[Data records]
----

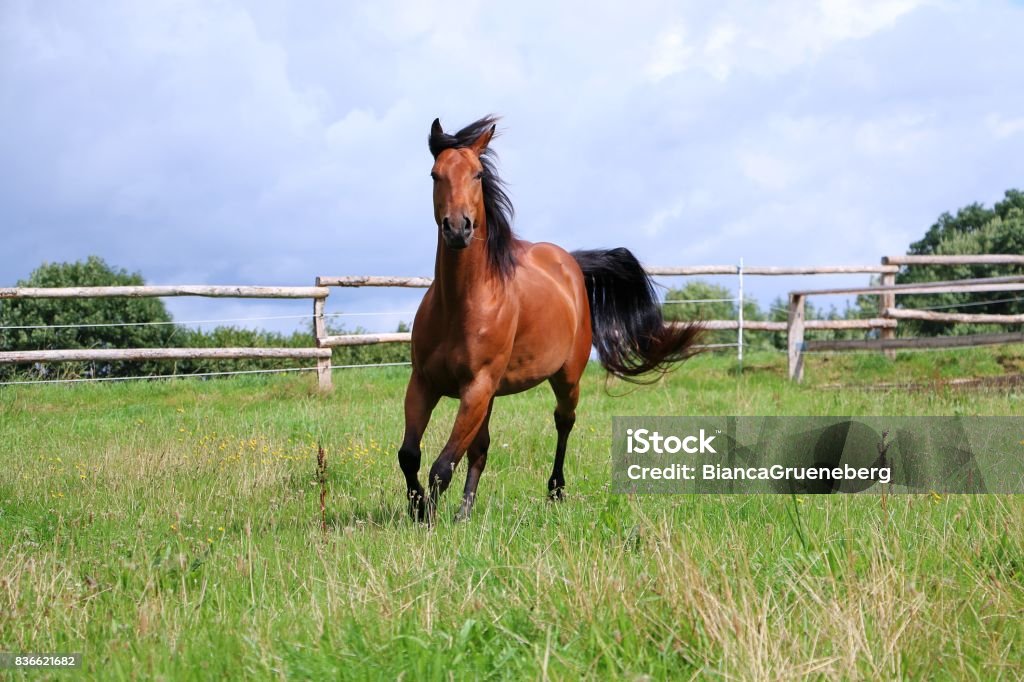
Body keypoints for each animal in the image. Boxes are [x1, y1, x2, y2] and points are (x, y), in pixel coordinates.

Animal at [395, 116, 700, 520]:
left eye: (477, 174)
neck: (460, 304)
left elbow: (441, 467)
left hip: (566, 377)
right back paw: (466, 512)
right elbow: (409, 455)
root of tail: (570, 263)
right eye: (435, 174)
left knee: (563, 421)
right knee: (480, 449)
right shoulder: (425, 383)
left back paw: (555, 490)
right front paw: (419, 510)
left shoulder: (476, 388)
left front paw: (427, 518)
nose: (458, 227)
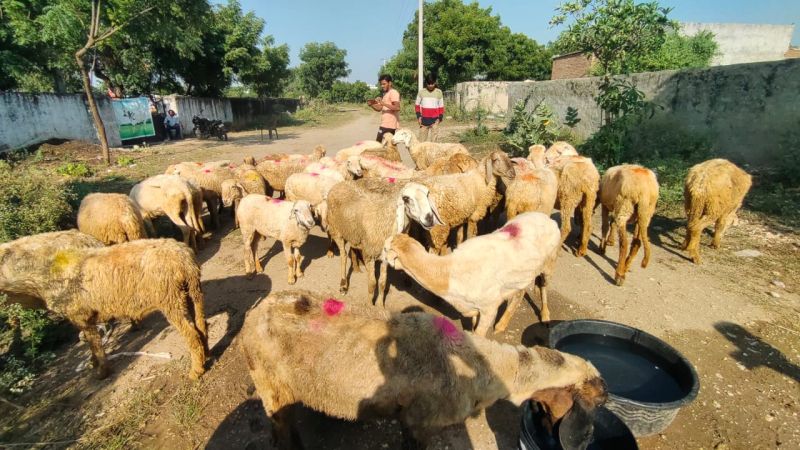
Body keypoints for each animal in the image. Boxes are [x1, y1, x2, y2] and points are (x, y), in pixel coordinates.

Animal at [0, 232, 209, 380]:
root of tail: (184, 259)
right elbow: (91, 344)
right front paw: (94, 364)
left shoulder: (81, 316)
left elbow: (95, 345)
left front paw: (101, 371)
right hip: (192, 294)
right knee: (201, 327)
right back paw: (206, 355)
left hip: (170, 300)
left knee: (192, 335)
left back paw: (196, 371)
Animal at [239, 290, 608, 448]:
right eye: (596, 402)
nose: (587, 438)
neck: (483, 366)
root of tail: (253, 313)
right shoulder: (419, 420)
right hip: (270, 385)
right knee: (280, 429)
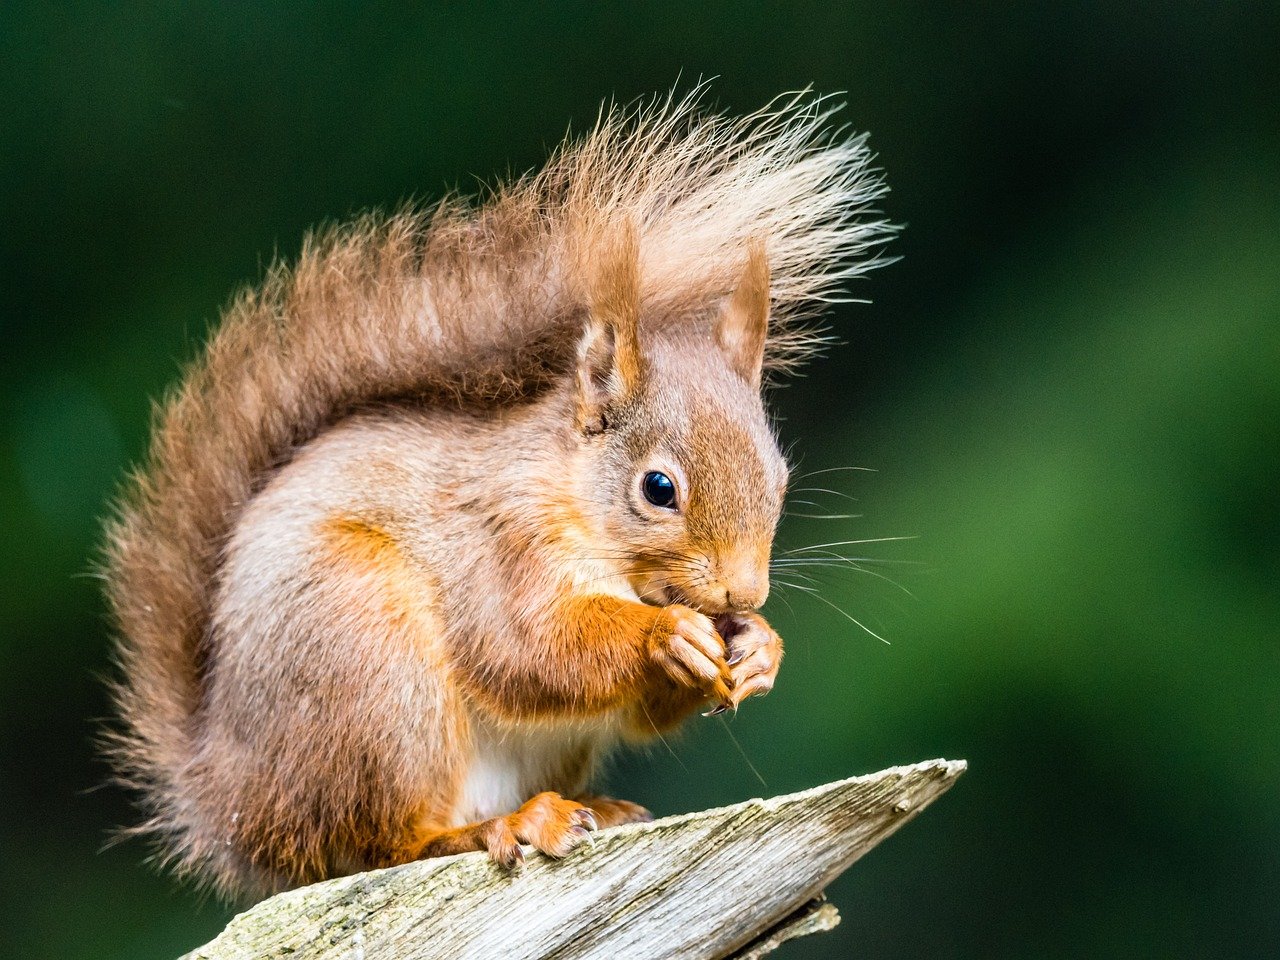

----

**Exercise directions:**
From the first record above to the last, output each one exactly and omit the pictures.

**Answer for this exercise:**
Body keypoints for each animal in the image. Boxes are [x1, y1, x2, y2] and points are (x, y), in pixel coordinates.

Animal at [395, 116, 700, 520]:
left eye: (477, 174)
neck: (460, 304)
left elbow: (441, 467)
left hip: (566, 377)
right back paw: (466, 512)
right elbow: (409, 455)
root of tail: (570, 263)
right eye: (435, 174)
left knee: (563, 421)
right knee: (480, 449)
right shoulder: (425, 383)
left back paw: (555, 490)
right front paw: (419, 510)
left shoulder: (476, 388)
left front paw: (427, 518)
nose: (458, 227)
Body keypoints for each animal in the image. Boxes are [x1, y1, x2, y2] and points are (x, y), in pixel coordinates.

Animal at [0, 232, 209, 380]:
root of tail: (184, 259)
right elbow: (91, 344)
right front paw: (94, 364)
left shoulder: (81, 316)
left elbow: (95, 345)
left front paw: (101, 371)
right hip: (192, 294)
right knee: (201, 327)
right back paw: (206, 355)
left hip: (170, 300)
left knee: (192, 335)
left back paw: (196, 371)
Animal at [239, 290, 608, 448]:
right eye: (596, 402)
nose: (587, 438)
neck: (483, 366)
root of tail: (253, 313)
right shoulder: (419, 420)
right hip: (270, 385)
right knee: (280, 429)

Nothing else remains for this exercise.